As with so many other things involving technology, our social media use has progressed faster than our cultural standards of etiquette can keep up. What may seem to some like the digital equivalent of sharing photo albums of family members has much farther-reaching implications than its hard copy counterpart. The rules of photo sharing are many and nuanced. There are guidelines detailing how to share professional photographers’ work, photo releases for parents to sign at school, and opinions regarding what photos of your own kids are appropriate to post.
For the purpose of this post, though, I want to go over some boundaries my fellow contributors and I wish friends and family would respect when it comes to others posting photos of our children:
- If others wish to reshare a photo from a friends’ page, they need to ask permission first. Many contributors I spoke to mentioned being very selective about what they chose to share on their page and who they accepted friend requests from. Resharing another person’s picture on your own page opens it up to exponentially more viewers than the owner of the picture may have originally intended. In my own family, we have chosen not to have a relationship with a certain toxic family member we do not wish our kids to be around, though other members of the family still regularly communicate with this person. It makes me uncomfortable when family shares photos of my kids and the estranged family member comments publicly on them, attempting to feign a relationship with them that isn’t real. Additionally, the reposter’s account may not have the types of privacy settings the original poster maintains on pictures of their kids, which can open them up to all sorts of scary scenarios, including digital kidnapping for use in role playing accounts and child pornography.
- And speaking of privacy settings, no one should circumvent a person’s unsharable photo by saving it to their computer and reposting it to their account as their own. To disregard a person’s wishes about the use of their own personal content, especially involving their kids, is highly offensive and out of line. Some contributors mentioned their family members did this in order to give off the appearance of a closer relationship with their kids than was actually the case. Others know that family only does this out of a desire to show off grandkids or nieces and nephews they’re proud of. If that is the case, they should at least extend the courtesy of asking the original poster before sharing.
- Friends must respect friends’ and family members’ desire for privacy. This covers a multitude of scenarios, but some that fellow contributors shared with me included family members sharing pregnancy announcement or birth photos before the parents themselves. This is so very hurtful to the person whose news it is to share, not to mention to others who might find out on social media before the new parents had a chance to tell them personally. Other requests for privacy dealt with people who asked family and friends not to share photos on vacation with them in real time. Letting strangers on social media know that a family is out of town and away from their home and/or business is not another person’s announcement to make and is a breach of personal security.

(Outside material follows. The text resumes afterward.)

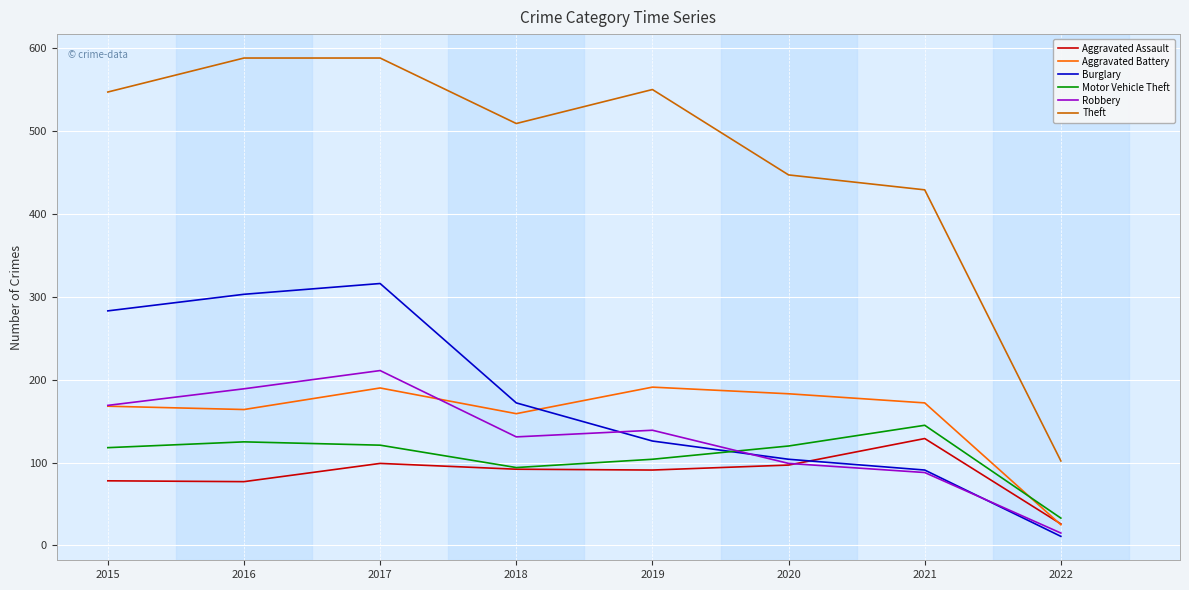

At which category does Aggravated Battery reach its first local peak?

2017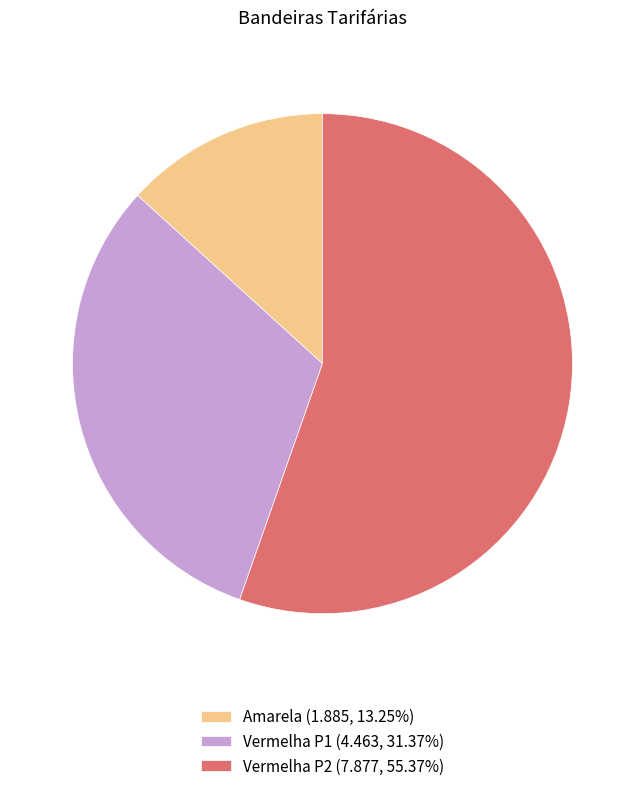

Does Vermelha P2 (7.877, 55.37%) represent more than half of the total?

Yes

- Posters should be wary of using common hashtags when sharing photos of others. Unless it is a super specific inside family joke or quote from a kid themselves, it is likely that any hashtag people may add has additional posts connected to it. If someone chooses to include “#blessed” on a photo of their grandkid, anyone who clicks on or searches for that hashtag can view the photo, regardless of the poster’s privacy settings. This is an extremely easy way for “digital kidnappers” to gain access to photos of children. If a parent gives permission for a photo to be shared, the sharer is still responsible for keeping appropriate safeguards in place.